Exercise passage:
((

Find the average value of F(x, y, z) over the given region. F(x, y, z) = x2 + 9 over the cube in the first octant bounded by the coordinate planes and the planes x = 2, y = 2, and z =2.

Let D be the volume of the cube bounded by the coordinate planes and the planes $x=2,y=2,andz=2$.
Then $D=2\cdot 2\cdot 2=8$
Calculate average value of ${\displaystyle x^2+9}$ over give cube D using formula:
Average value ${\displaystyle =\frac{1}{volumeofD}\int {\int }_D\int FdV}$
Volume of D is equal to ${\displaystyle 2^3=8}$
Average value ${\displaystyle =\frac{1}{volumeofD}{\int }_0^2{\int }_0^2{\int }_0^2(x^2+9)dzdydx}$
${\displaystyle =\frac{1}{8}{\int }_0^2{\int }_0^2(x^{2}z+9z){\mid }_0^{2}dydx}$ (Integrate in relation to z.)

))

(Structured pose outputs)
((

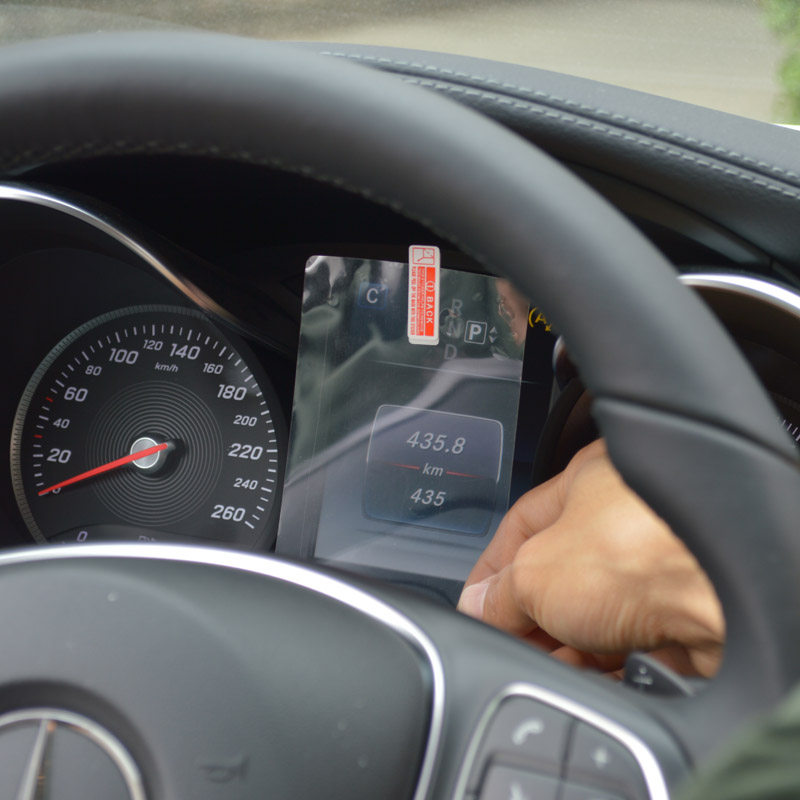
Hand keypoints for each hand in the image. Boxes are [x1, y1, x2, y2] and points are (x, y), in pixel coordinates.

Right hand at [457, 440, 723, 675]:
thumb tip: (481, 607)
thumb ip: (499, 593)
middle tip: (509, 644)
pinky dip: (606, 666)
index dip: (491, 569)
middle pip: (560, 576)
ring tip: (548, 668)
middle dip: (530, 616)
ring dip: (567, 647)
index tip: (475, 605)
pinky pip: (632, 645)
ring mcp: (655, 571)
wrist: (722, 598)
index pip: (522, 526)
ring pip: (597, 615)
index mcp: (586, 484)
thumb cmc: (640, 550)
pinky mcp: (682, 618)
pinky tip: (591, 678)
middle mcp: (624, 523)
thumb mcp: (534, 573)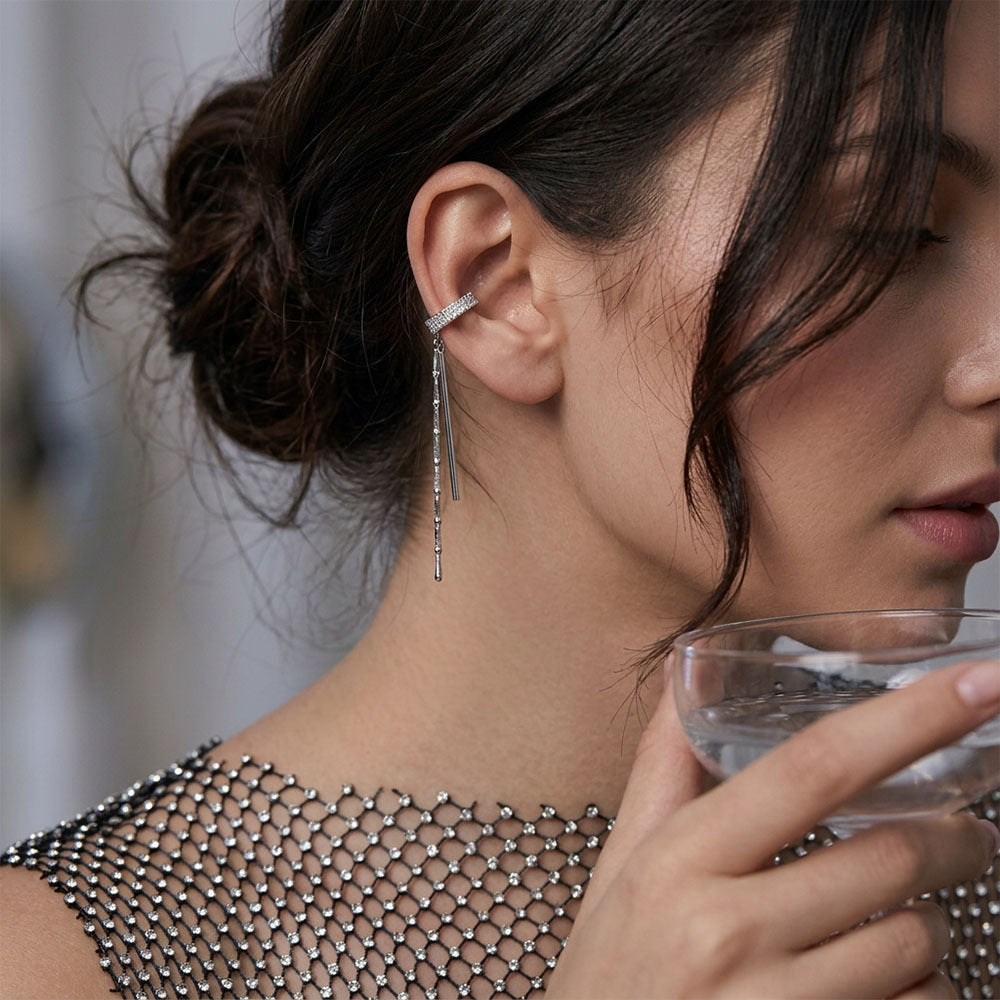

))

Your tasks:
- A) In the average-value solution, copy the part that opens with the words containing "Then $D=2\cdot 2\cdot" and closes with "relation to z.)", replacing "cube" with "box".
- B) Continue the average-value solution from where it stops.

Set of answers:
- A)
Then $D=2\cdot 2\cdot 2=8$
Calculate average value of ${\displaystyle x^2+9}$ over give box D using formula:
Average value ${\displaystyle =\frac{1}{volumeofD}\int {\int }_D\int FdV}$
Volume of D is equal to ${\displaystyle 2^3=8}$
Average value ${\displaystyle =\frac{1}{volumeofD}{\int }_0^2{\int }_0^2{\int }_0^2(x^2+9)dzdydx}$
${\displaystyle =\frac{1}{8}{\int }_0^2{\int }_0^2(x^{2}z+9z){\mid }_0^{2}dydx}$ (Integrate in relation to z.)

- B)
${\displaystyle =\frac{1}{8}{\int }_0^2{\int }_0^2(2x^2+18)dyxe}$ (Compute the boundaries)
${\displaystyle =\frac{1}{8}{\int }_0^2(2x^{2}y+18y){\mid }_0^{2}dx}$ (Intergrate in relation to y)
${\displaystyle =\frac{1}{8}{\int }_0^2(4x^2+36)dx}$ (Compute the boundaries)
${\displaystyle =\frac{1}{8}(4\frac{x^3}{3}+36x){\mid }_0^2}$ (Intergrate in relation to x)
${\displaystyle =\frac{1}{8}(\frac{32}{3}+72)}$ (Compute the boundaries)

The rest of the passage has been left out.